YOUR ASSIGNMENT:
Among the records below, find the lines containing "Briefing" and state only how many there are.

DATA FOR PROCESSING:
○ ○ ○ ○ ○ ○ ○
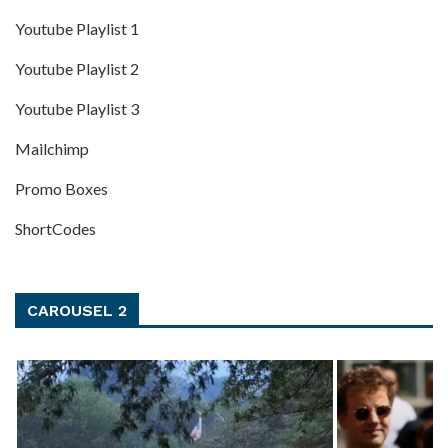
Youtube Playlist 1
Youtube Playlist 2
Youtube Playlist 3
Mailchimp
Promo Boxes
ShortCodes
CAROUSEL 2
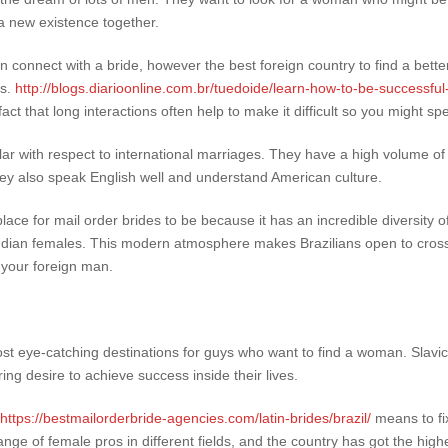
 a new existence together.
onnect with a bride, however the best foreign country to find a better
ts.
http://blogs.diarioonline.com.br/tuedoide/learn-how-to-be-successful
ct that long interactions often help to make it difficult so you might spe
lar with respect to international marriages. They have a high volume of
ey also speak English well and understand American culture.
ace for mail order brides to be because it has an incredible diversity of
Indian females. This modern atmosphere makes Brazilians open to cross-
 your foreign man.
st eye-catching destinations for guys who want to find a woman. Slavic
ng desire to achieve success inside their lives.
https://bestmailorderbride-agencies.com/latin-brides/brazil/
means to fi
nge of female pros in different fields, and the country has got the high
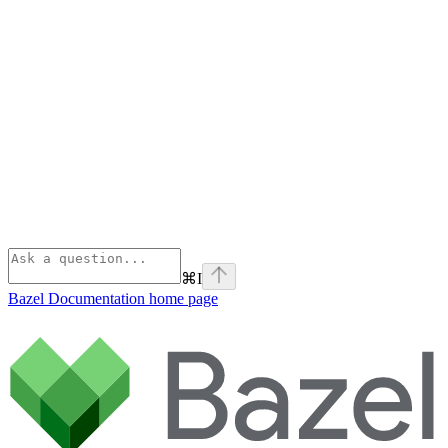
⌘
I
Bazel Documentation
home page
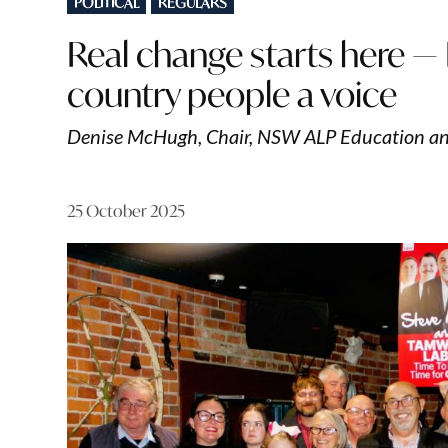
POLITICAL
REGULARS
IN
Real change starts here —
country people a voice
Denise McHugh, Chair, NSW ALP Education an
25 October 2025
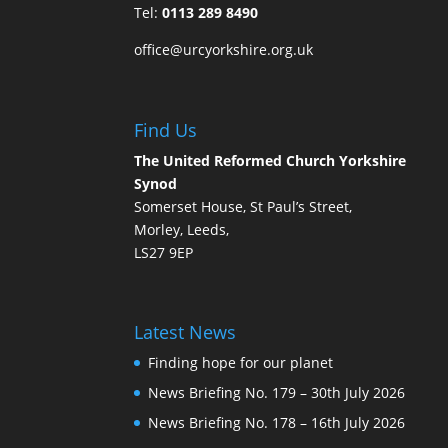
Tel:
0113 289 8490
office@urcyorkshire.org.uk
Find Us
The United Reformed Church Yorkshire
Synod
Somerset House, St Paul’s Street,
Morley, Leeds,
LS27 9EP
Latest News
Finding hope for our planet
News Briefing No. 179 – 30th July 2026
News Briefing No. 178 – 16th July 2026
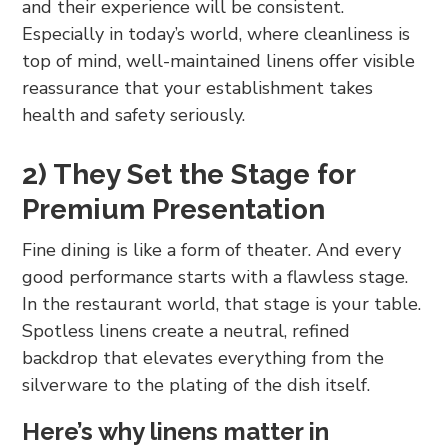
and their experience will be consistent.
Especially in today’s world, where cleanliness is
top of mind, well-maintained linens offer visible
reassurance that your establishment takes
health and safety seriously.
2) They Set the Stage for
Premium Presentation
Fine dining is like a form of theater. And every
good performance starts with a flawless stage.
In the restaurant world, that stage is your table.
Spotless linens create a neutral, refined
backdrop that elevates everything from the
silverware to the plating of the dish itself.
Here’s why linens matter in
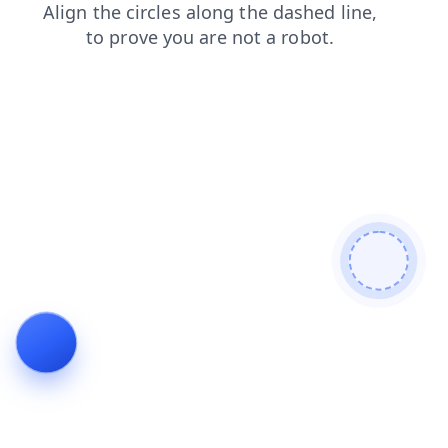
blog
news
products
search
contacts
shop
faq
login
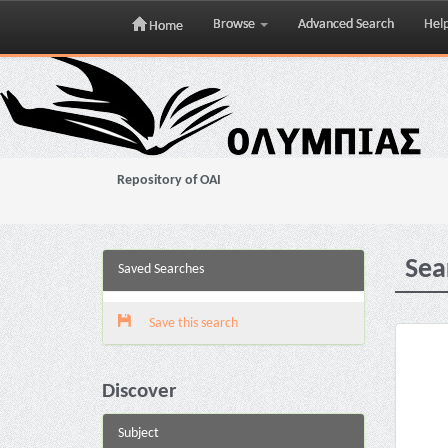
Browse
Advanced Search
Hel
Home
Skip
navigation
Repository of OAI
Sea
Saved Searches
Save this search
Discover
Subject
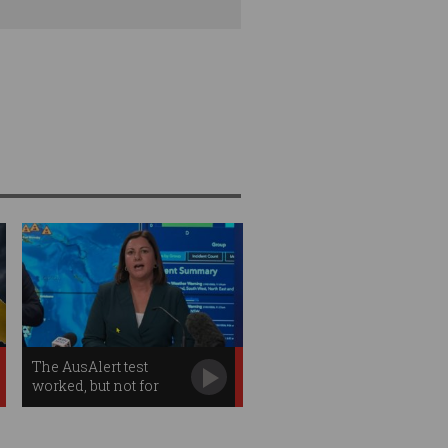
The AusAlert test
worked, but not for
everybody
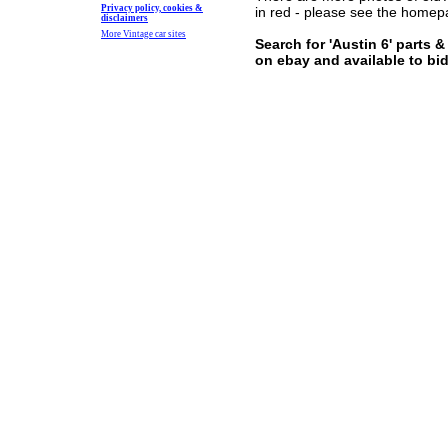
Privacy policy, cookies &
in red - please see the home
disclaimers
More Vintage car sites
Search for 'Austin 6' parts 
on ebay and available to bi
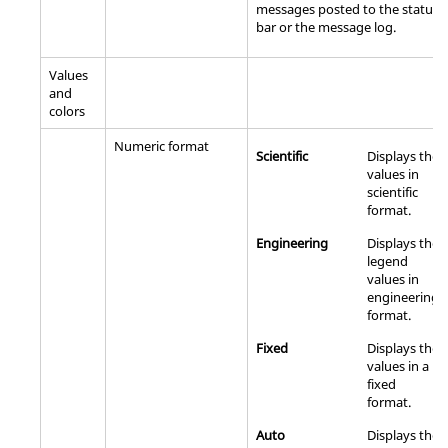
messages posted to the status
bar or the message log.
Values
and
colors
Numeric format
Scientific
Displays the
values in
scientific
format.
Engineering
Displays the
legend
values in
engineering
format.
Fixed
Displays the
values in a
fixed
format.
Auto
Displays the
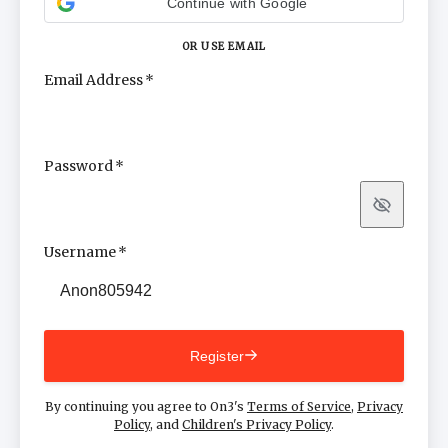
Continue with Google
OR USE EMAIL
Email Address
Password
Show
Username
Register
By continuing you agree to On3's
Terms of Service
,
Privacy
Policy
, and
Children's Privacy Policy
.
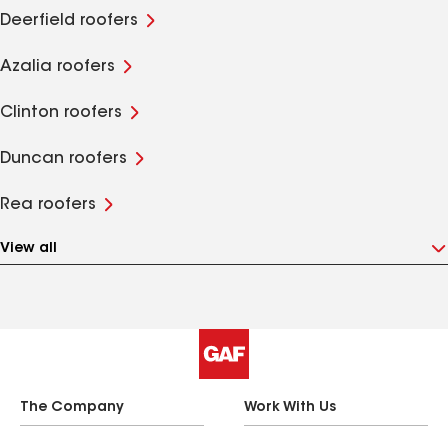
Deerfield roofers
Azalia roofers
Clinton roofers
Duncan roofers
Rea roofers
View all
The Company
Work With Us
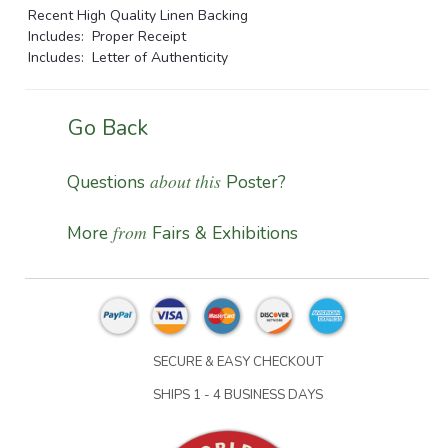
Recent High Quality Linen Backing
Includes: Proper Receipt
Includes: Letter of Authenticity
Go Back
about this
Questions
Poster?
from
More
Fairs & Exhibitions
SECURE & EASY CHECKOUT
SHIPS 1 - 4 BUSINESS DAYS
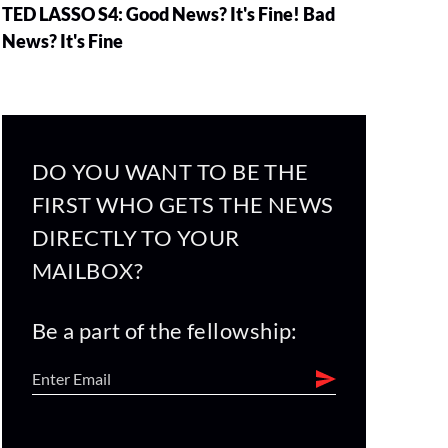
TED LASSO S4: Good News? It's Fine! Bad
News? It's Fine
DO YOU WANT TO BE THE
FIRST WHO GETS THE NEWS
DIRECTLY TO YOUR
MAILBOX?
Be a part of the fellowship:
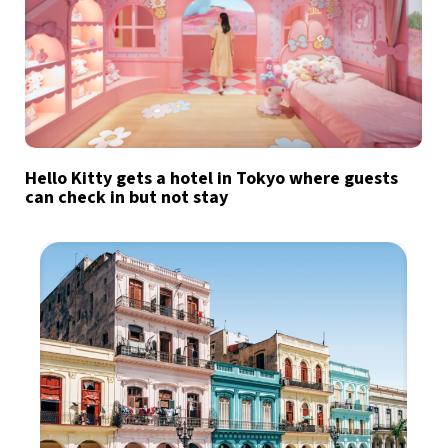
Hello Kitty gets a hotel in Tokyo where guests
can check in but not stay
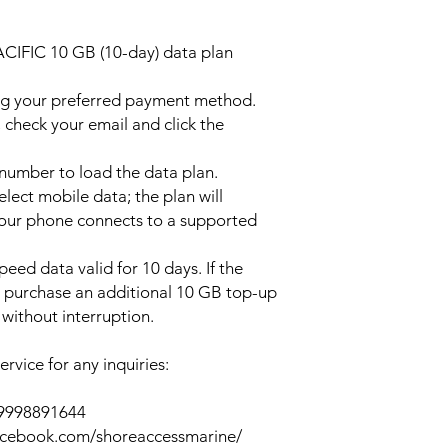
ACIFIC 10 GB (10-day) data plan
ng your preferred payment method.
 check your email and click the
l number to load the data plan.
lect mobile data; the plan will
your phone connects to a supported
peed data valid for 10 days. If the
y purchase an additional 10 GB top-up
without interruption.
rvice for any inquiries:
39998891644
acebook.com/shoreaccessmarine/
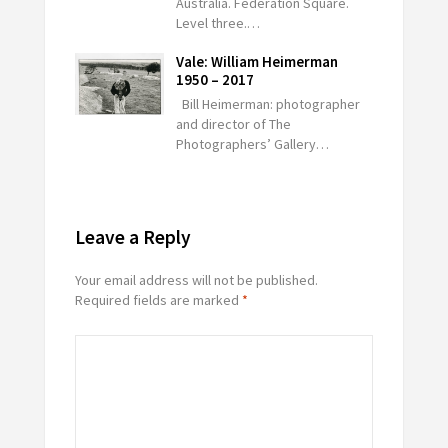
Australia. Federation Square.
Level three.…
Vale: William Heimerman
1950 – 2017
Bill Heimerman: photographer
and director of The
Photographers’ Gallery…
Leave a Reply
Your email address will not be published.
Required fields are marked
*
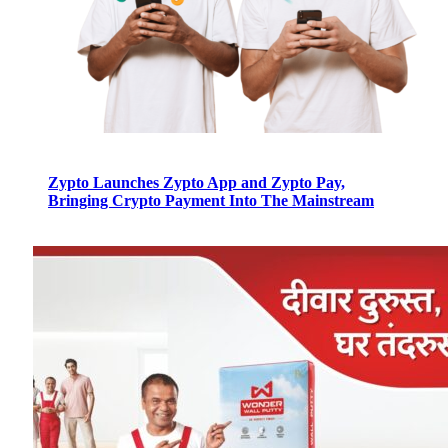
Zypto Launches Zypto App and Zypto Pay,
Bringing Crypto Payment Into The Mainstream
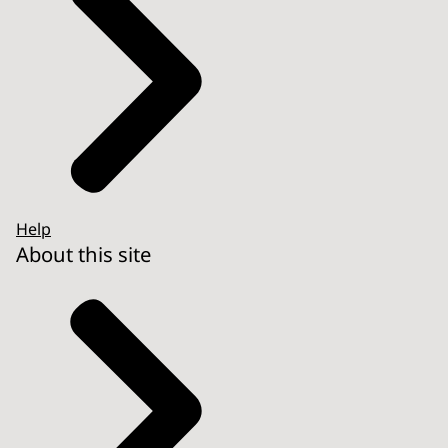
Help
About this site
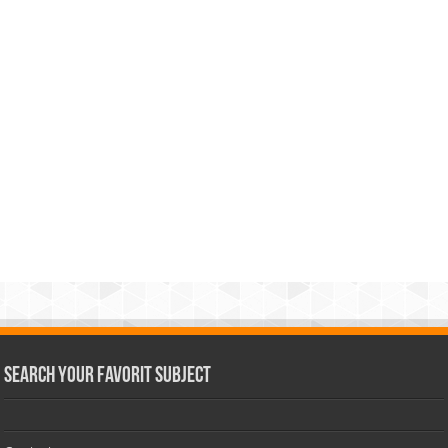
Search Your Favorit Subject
○ ○ ○ ○ ○ ○ ○
TASK SOLUTION:
2